Thank you, Severin, for this clear explication of what it means to plug-in at peak-renewables production. In addition to doing more to coordinate end-use demand with electricity production from intermittent renewable sources, the CPUC could also be doing more to encourage retail suppliers to procure more balanced renewable-energy supply portfolios. For example, while the CAISO gives the CPUC its causation-based assessment of flexible-ramping costs, which assigns costs to load-serving entities based on their use of flexible ramping resources (i.e., the resources used to meet the net-demand depicted by duck’s neck), the CPUC chucks that out and instead assigns those costs on a load-share basis when it apportions its flexible resource adequacy requirements. As a result, LSEs with solar-heavy portfolios are allowed to shift ramping costs to LSEs with more-balanced portfolios. Better cost signals here and elsewhere could reduce integration costs and the need to coordinate demand with excess production during the daytime.

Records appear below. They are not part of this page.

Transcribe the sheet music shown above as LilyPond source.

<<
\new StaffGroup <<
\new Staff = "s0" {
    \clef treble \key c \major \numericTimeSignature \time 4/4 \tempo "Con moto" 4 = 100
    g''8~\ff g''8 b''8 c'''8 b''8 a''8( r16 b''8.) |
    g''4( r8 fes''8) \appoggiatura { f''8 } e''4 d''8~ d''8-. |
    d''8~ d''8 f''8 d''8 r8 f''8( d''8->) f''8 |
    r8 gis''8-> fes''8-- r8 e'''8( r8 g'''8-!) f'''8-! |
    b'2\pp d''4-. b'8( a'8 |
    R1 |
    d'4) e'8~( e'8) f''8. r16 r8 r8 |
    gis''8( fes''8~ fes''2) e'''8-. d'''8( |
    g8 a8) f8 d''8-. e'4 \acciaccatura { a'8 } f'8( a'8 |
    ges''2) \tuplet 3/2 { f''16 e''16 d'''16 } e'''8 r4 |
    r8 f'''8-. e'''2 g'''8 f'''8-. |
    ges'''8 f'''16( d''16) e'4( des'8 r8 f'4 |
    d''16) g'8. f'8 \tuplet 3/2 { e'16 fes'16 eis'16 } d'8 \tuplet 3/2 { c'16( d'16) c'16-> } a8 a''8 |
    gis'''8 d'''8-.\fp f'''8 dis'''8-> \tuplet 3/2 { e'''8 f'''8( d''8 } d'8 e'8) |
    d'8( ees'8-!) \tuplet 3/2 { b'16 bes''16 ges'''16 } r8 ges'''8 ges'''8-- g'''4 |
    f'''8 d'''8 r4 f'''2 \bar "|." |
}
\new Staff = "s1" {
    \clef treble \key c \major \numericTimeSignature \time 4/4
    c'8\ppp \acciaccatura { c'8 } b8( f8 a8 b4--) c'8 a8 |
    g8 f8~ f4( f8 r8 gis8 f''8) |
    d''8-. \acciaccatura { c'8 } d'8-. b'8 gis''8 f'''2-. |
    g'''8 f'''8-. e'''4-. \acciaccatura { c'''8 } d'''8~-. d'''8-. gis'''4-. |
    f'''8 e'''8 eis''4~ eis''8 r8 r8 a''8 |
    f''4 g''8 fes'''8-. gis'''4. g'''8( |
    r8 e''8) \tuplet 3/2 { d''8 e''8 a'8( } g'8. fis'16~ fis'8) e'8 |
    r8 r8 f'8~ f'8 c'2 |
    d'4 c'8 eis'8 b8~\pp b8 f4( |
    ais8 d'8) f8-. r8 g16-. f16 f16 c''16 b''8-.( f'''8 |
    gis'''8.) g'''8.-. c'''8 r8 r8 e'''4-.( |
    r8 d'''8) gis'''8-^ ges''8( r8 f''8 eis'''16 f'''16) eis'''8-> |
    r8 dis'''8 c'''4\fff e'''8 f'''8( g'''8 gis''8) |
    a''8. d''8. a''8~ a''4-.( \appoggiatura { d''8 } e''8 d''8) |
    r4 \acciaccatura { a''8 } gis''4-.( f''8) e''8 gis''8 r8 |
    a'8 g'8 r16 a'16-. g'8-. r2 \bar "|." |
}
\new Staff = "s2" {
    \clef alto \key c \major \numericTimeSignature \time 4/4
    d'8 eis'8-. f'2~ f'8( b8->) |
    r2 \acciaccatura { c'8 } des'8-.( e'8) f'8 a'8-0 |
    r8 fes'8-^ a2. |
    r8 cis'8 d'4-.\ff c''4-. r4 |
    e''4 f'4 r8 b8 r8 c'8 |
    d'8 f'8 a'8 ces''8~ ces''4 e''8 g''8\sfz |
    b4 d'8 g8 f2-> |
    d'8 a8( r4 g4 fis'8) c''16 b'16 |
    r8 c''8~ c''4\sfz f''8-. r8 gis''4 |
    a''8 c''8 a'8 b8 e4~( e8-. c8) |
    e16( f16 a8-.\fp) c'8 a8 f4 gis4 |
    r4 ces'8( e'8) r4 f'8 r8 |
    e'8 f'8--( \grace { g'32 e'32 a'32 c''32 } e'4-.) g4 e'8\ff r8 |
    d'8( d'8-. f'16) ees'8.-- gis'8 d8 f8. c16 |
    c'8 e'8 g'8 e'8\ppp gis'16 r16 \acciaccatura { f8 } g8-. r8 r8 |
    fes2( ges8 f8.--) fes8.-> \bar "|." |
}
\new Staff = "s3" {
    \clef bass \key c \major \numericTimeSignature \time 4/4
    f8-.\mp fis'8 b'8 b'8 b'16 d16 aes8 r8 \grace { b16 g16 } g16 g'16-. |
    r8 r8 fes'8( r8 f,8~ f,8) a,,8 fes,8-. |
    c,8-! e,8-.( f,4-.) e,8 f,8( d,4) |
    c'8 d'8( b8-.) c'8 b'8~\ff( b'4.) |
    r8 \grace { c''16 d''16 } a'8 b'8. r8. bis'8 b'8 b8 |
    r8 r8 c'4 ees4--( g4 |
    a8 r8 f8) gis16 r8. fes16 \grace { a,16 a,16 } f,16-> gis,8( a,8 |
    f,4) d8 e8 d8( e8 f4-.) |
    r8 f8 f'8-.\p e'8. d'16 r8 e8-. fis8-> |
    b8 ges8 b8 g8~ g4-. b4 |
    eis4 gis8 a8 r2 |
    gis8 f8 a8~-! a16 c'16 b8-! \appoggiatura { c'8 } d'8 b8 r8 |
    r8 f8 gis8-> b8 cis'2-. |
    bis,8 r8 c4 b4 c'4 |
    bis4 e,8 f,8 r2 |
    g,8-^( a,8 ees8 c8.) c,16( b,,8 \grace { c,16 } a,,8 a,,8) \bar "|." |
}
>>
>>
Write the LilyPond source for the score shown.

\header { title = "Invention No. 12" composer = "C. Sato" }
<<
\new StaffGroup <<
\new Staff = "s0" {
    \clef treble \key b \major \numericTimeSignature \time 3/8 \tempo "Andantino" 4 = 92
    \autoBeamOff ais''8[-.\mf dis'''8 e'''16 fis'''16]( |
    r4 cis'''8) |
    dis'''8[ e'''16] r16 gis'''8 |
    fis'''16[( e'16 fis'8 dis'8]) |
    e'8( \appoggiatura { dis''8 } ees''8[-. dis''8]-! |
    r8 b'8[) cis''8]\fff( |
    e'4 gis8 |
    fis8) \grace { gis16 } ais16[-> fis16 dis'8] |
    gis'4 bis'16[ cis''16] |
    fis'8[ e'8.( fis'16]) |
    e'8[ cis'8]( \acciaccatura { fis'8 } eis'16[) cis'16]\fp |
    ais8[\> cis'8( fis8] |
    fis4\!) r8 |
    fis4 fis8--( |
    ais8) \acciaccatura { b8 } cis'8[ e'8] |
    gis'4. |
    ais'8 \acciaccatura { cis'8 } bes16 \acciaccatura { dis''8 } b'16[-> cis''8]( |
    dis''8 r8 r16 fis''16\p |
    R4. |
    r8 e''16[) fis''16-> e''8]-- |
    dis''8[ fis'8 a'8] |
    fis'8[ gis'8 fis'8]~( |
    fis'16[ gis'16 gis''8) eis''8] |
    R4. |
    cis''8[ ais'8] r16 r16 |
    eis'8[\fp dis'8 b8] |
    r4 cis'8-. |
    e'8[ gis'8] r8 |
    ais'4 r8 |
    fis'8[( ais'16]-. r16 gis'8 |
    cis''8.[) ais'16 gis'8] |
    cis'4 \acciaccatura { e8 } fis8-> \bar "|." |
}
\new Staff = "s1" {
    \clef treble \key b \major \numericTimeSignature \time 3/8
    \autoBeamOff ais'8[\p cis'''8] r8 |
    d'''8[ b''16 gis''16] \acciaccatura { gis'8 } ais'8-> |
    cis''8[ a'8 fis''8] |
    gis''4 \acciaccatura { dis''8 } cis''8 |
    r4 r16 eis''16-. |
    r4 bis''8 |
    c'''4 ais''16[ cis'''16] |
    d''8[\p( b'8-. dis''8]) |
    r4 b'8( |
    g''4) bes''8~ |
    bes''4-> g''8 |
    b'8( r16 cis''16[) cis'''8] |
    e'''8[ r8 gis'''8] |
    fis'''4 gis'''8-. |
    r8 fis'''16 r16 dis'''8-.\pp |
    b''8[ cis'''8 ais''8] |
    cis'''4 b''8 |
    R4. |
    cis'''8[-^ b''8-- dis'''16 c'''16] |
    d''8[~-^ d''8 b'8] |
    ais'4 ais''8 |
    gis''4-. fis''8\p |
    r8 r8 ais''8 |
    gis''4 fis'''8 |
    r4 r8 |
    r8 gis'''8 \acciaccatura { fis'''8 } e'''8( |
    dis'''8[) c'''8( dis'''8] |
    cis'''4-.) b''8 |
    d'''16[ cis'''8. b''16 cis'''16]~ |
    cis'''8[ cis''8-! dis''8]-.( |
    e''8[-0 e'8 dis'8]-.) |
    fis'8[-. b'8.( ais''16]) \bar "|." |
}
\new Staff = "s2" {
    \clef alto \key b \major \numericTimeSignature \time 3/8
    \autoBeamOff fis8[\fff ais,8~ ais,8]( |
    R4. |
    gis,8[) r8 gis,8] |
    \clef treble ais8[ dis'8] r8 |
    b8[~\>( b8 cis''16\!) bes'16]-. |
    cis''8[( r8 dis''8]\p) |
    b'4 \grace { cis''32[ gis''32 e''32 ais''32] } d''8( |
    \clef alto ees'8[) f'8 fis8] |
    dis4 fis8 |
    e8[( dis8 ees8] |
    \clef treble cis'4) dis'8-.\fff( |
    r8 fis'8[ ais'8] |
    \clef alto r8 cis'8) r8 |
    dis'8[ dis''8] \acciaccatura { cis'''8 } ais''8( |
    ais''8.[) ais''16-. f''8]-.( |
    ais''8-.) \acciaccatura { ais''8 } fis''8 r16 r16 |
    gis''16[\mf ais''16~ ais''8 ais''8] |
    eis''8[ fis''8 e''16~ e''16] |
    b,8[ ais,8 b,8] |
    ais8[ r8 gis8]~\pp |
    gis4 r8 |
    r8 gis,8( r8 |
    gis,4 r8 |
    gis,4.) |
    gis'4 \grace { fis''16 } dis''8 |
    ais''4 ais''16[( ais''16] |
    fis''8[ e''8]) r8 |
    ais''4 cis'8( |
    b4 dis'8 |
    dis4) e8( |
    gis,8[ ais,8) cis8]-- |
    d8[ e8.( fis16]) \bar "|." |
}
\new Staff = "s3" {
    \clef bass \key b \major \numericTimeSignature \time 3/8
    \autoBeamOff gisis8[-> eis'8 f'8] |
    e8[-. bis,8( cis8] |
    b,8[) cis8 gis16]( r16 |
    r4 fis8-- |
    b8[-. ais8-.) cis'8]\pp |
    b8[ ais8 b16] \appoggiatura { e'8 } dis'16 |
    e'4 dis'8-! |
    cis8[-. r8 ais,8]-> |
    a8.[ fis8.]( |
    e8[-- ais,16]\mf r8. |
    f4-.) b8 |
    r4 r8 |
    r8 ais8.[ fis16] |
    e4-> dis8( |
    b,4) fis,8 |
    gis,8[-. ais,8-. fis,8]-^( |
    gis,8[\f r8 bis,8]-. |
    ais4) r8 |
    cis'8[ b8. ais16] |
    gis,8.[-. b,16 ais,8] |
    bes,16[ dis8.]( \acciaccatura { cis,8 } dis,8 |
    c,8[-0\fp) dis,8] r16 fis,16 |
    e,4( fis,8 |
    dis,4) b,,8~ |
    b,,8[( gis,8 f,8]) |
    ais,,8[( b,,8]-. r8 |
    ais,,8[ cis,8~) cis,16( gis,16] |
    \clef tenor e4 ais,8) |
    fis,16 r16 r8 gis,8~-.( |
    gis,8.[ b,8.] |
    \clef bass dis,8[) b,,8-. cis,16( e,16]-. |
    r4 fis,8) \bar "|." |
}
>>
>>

At the core of the problem is that the CPUC has not developed an adequate way to credit the resource adequacy for behind the meter and distributed resources. The system is still set up to be heavily reliant on natural gas generation. All of this needs to be reformed together, or will just reinforce the status quo.
We’ve been working on this! The CPUC convened a “Load Shift” working group on how to achieve this ‘correct’ view over the last year and there is a report available here: https://gridworks.org/initiatives/initiatives-archive/load-shift-working-group/
My take on why it is important to Shift load is that if you can increase load in a period when solar and/or wind would otherwise be curtailed, it is in fact possible to use that marginally curtailed renewable electron — avoiding the curtailment. Yes, there are nuances in the CAISO operations, but in expectation this tends to reduce curtailment. What is the effect? This means that solar and wind energy investments have higher capacity factors, and we aren’t leaving green electricity on the table. Since there is a binding RPS, it reduces the need to build even more solar and wind to hit the same target. In other words, reducing curtailment through load shifting makes it cheaper for society to hit our RPS targets. The distribution of those gains to generation owners vs. load shifters is the next fun and interesting topic, IMHO. Should there be new contracts between generators and customers that properly incentivize the behavior? Should we have more coarse, less targeted programs? Maybe try all of the above and see how things work? Those are all discussed in our report too 🙂
Sorry Severin, but you’ve got this wrong. When the large majority of power on the grid is solar, during the solar window, of course consumers are indeed charging mostly with solar electrons. Where else is the power coming from? As the CAISO charts show, during sunny days there is very little conventional generation feeding the grid.